What to work on: Here the job is to copy the data exactly and to exclude every image from it.

Exercise data:
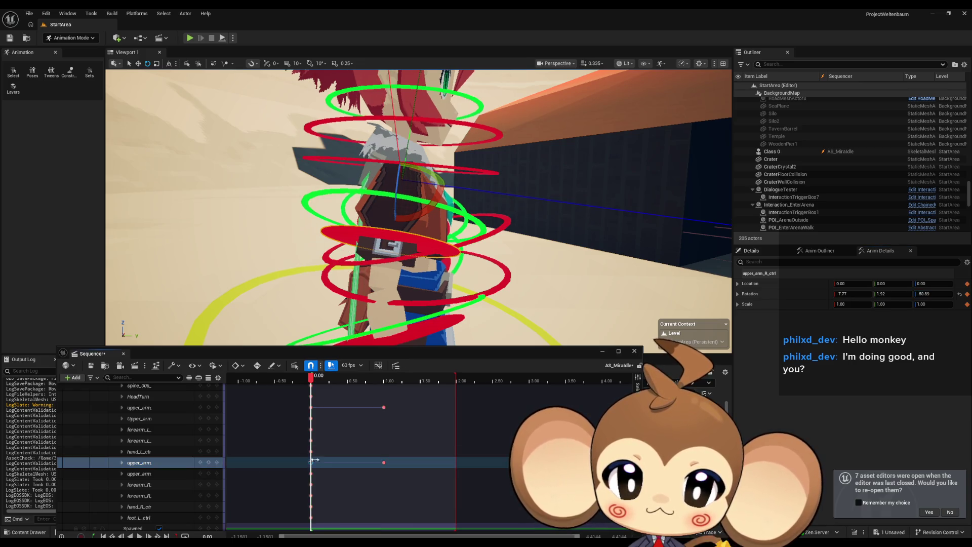
left_click(311, 407, "shift")
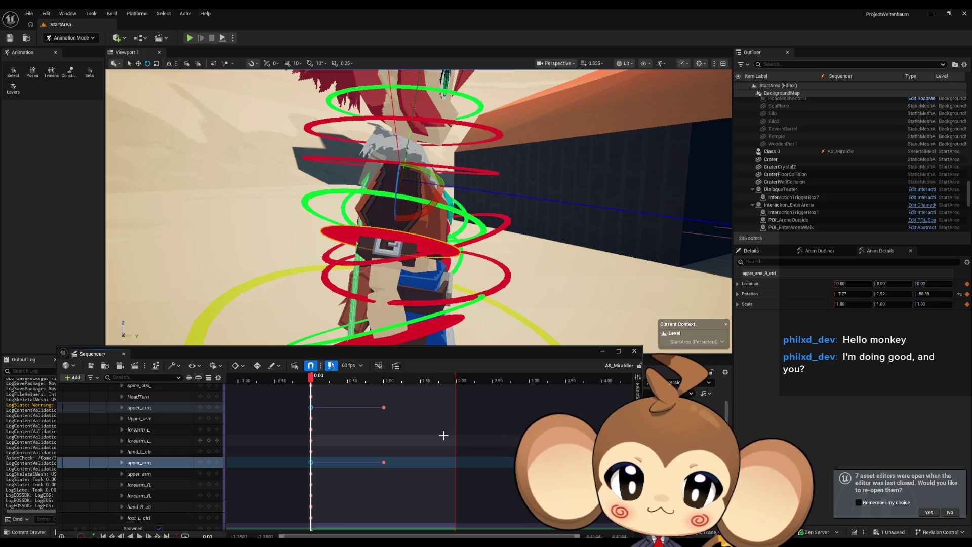
scroll(444, 436, "up", 5)
left_click(457, 471)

Expected answer:
left_click(311, 407, "shift")
scroll(444, 436, "up", 5)
left_click(457, 471)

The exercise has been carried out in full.